• **Exercise instructions**:
List each line of the data that holds the string "support".

Page-level text extractions:
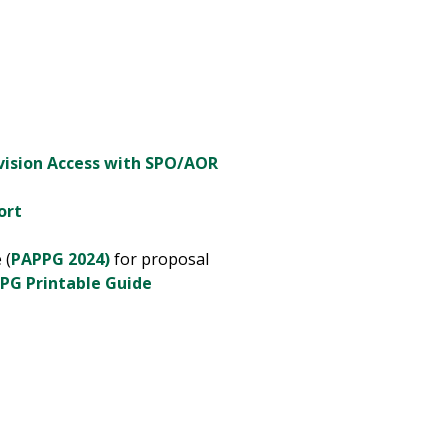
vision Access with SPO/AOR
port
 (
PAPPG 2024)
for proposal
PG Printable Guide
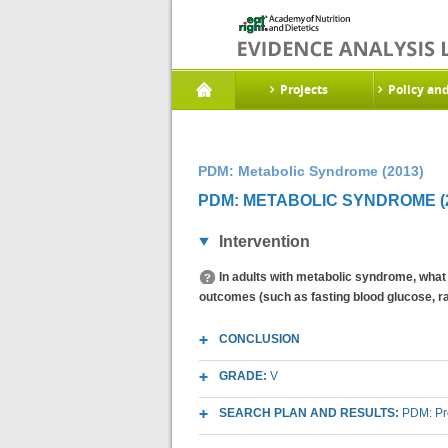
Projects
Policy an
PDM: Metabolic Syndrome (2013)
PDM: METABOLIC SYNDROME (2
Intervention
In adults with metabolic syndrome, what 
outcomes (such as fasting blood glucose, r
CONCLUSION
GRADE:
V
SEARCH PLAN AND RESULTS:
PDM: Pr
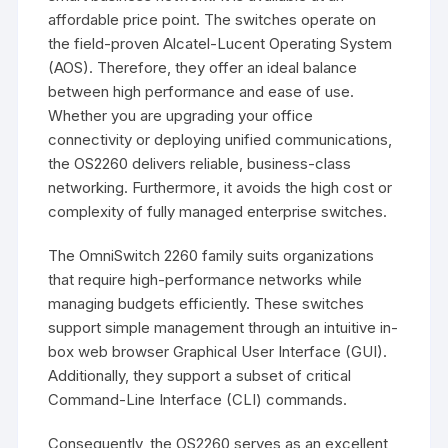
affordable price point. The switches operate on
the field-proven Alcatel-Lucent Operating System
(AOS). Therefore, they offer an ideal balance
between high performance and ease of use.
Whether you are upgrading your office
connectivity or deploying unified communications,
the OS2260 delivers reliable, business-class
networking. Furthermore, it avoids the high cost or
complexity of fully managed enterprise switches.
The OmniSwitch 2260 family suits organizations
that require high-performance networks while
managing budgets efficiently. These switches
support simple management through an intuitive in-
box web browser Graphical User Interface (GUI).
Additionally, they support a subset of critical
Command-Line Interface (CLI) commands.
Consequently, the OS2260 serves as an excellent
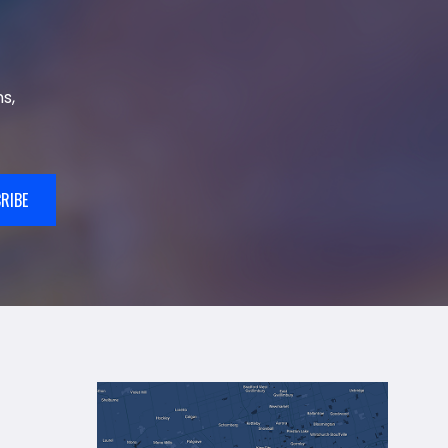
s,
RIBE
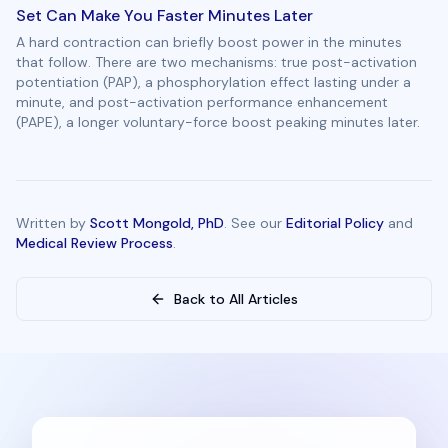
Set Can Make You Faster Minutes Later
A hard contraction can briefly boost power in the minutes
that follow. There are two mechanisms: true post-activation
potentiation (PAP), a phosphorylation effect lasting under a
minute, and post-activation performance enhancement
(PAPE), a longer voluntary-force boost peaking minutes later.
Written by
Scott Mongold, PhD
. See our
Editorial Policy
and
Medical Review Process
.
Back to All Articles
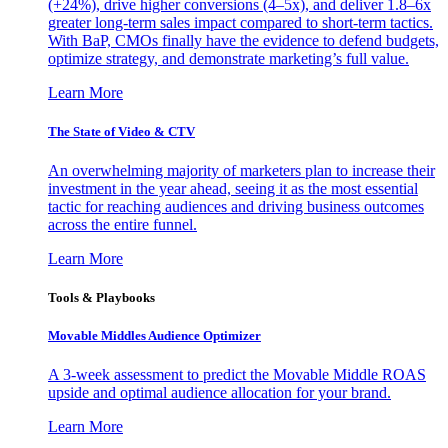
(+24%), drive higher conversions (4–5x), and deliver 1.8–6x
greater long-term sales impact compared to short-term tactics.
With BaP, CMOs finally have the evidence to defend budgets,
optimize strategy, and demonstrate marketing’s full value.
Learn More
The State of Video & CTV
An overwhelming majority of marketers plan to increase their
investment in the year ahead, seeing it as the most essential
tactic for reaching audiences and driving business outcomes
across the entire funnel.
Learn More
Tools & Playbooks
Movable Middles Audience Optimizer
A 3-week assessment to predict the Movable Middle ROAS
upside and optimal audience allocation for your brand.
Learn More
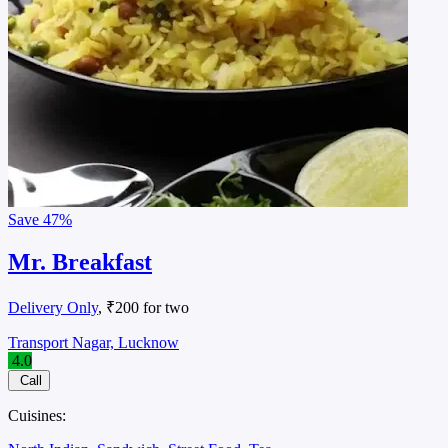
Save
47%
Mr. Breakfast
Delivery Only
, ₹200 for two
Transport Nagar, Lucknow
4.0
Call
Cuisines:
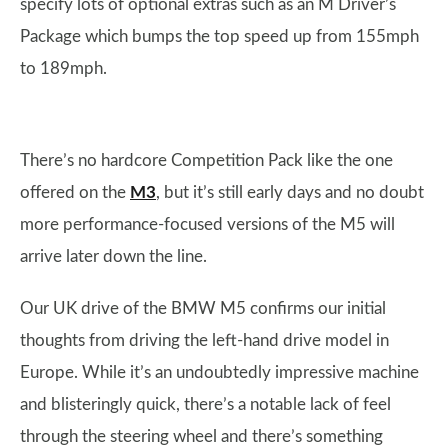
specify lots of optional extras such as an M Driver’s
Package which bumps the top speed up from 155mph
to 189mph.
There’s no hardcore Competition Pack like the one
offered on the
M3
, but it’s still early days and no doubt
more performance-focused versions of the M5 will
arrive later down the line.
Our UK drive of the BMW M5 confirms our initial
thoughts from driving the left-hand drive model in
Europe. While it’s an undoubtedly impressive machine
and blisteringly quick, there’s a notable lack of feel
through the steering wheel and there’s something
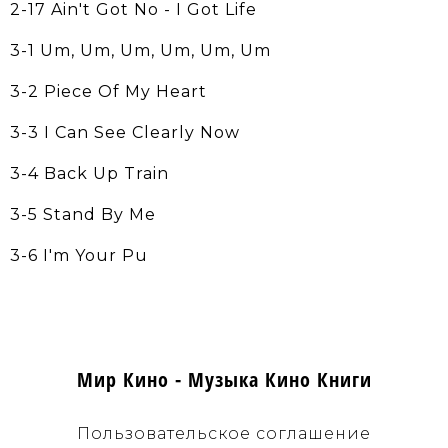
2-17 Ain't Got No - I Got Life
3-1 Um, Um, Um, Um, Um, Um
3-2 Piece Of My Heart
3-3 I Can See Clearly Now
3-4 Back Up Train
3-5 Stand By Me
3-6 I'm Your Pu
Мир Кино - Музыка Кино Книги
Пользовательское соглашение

• **Response below**:
support simple management through an intuitive in-
Additionally, they support a subset of critical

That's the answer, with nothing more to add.